::: MATERIAL SHOWN

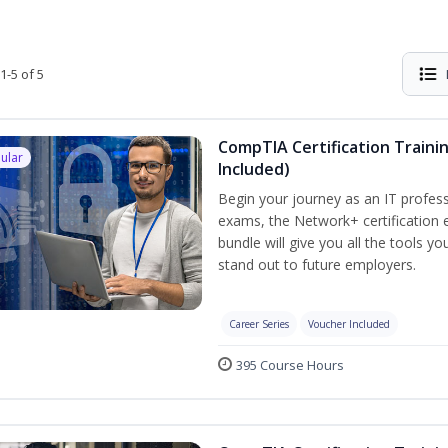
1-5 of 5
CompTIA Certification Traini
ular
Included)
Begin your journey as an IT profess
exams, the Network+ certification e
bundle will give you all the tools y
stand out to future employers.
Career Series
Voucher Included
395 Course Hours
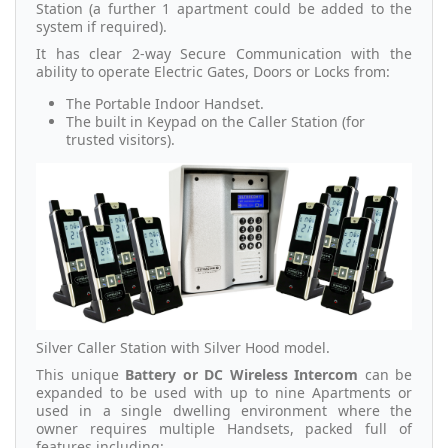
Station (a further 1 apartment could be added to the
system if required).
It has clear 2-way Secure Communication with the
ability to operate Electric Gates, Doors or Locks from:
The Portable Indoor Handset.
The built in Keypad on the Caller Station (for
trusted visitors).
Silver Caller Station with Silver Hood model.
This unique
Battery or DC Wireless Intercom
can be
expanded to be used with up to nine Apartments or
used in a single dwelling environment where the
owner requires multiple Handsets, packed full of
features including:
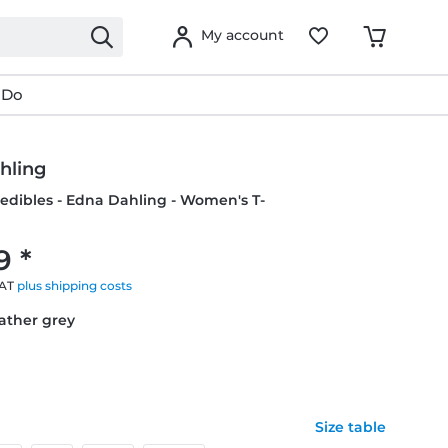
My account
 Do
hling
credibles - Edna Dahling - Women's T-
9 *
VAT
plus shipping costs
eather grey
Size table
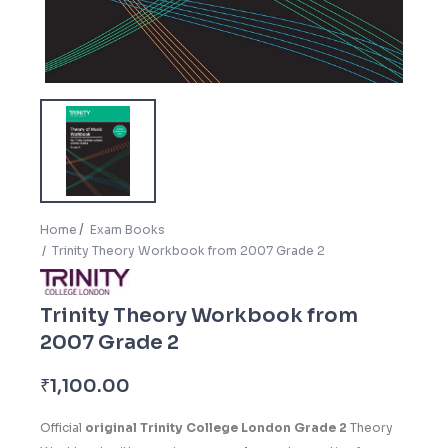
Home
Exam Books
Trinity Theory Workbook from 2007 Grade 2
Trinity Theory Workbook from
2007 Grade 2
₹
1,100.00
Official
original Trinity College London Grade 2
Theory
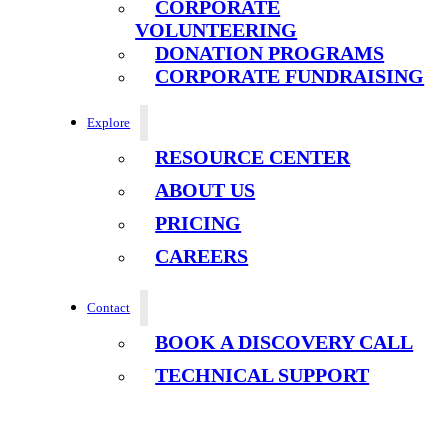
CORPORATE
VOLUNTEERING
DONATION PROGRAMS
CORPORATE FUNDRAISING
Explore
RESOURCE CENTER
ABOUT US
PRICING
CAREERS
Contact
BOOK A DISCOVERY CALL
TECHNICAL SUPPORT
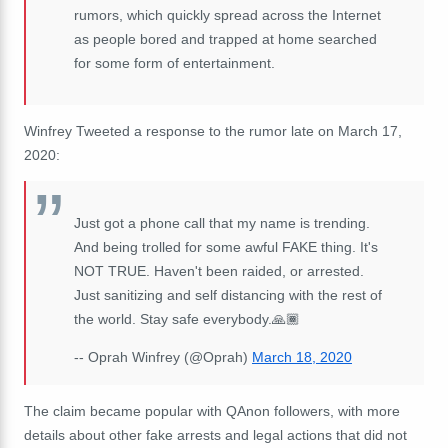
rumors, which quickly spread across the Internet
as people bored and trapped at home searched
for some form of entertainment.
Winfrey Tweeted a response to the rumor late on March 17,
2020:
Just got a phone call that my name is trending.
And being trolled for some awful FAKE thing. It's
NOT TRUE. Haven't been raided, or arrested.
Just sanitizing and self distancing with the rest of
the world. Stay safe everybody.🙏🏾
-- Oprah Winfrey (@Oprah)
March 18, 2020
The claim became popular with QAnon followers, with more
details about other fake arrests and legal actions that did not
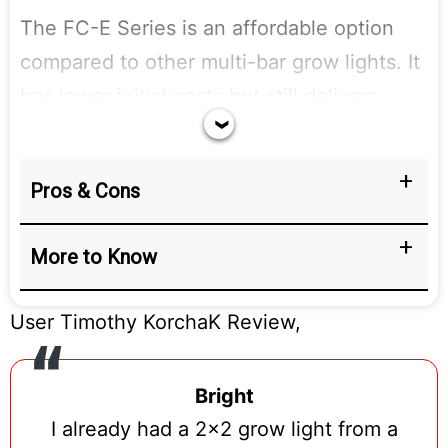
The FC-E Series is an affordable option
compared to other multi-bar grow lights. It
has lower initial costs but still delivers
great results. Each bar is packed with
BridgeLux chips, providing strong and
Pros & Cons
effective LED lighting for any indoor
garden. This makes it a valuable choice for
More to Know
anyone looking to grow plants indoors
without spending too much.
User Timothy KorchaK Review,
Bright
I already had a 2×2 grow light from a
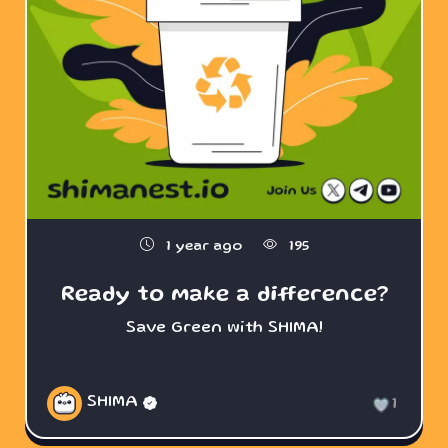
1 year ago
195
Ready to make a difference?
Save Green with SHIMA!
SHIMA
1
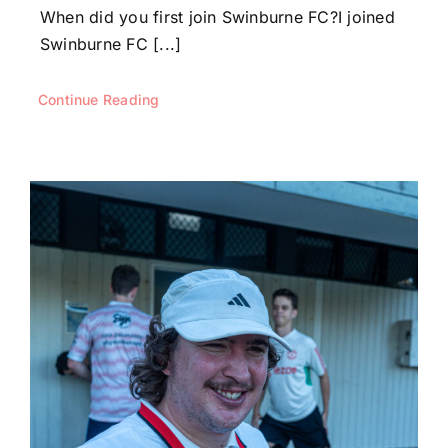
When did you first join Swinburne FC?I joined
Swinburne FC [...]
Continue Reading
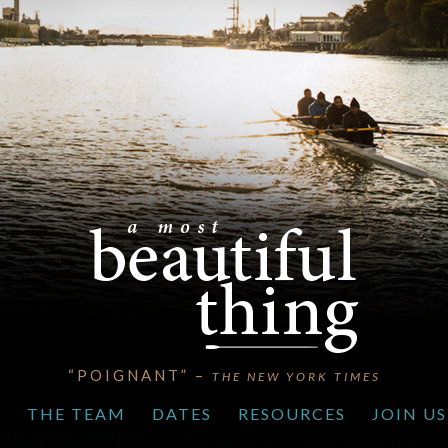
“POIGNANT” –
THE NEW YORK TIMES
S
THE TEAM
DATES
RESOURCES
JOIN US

::::::
::: MATERIAL SHOWN

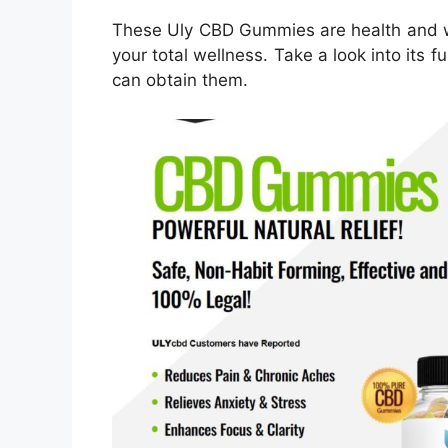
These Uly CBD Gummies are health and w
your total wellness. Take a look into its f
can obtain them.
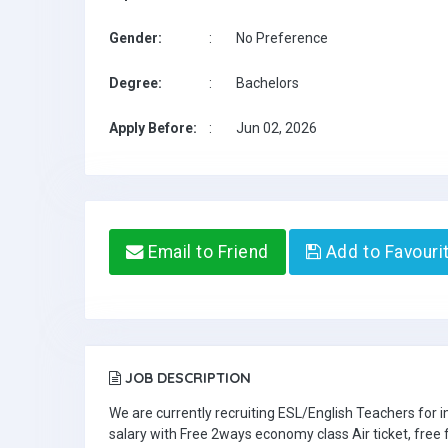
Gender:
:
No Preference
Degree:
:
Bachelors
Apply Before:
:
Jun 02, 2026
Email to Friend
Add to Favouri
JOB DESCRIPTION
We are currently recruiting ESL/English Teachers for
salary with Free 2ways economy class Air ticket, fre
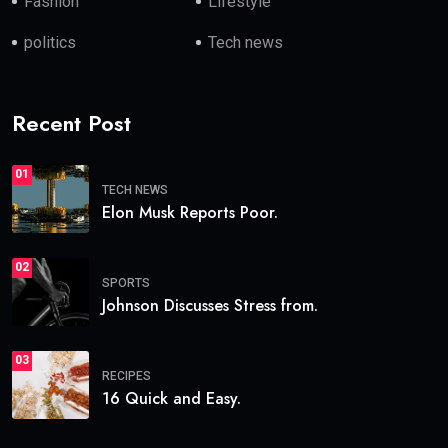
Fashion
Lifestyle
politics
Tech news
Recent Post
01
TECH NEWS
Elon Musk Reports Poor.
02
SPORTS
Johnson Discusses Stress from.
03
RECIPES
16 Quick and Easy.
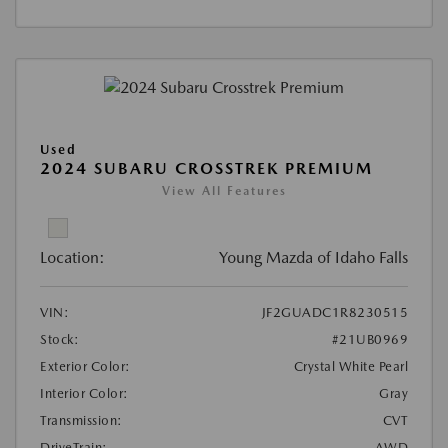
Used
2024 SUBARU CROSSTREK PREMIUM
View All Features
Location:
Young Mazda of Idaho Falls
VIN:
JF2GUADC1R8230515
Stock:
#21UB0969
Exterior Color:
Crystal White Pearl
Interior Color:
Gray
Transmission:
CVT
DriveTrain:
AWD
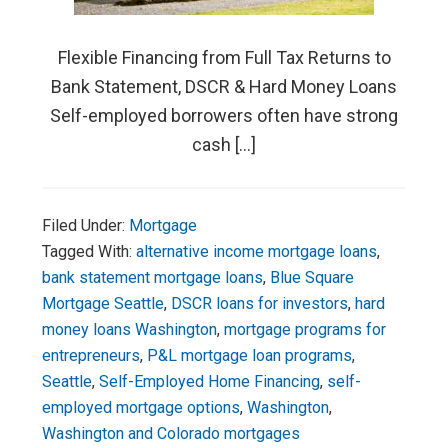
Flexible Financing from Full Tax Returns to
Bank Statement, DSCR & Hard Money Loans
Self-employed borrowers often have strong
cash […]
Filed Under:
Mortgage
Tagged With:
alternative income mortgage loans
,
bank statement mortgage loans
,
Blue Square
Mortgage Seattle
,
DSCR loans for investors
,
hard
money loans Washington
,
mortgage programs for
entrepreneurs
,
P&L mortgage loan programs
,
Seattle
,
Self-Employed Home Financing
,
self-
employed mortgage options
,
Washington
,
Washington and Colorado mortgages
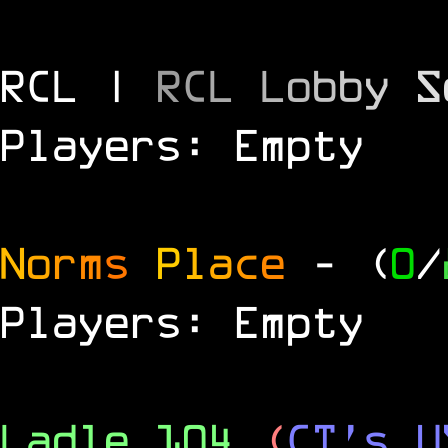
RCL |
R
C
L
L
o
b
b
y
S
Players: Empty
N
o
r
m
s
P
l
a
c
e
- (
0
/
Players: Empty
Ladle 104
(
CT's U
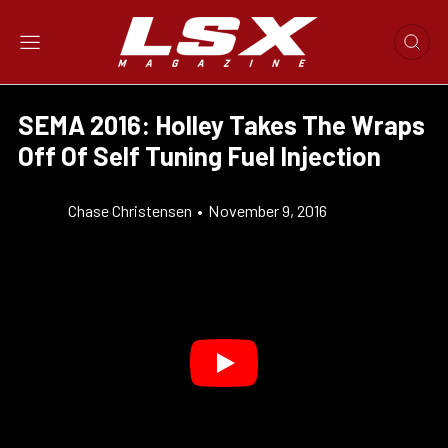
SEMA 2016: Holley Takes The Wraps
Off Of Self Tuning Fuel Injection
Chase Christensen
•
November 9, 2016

::::::

TASK GOAL: Take every line from the records above that has the word "Workbook" and copy it.

WRITTEN ANSWER:
Trinity Theory Workbook from 2007 Grade 2
Trinity Theory Workbook from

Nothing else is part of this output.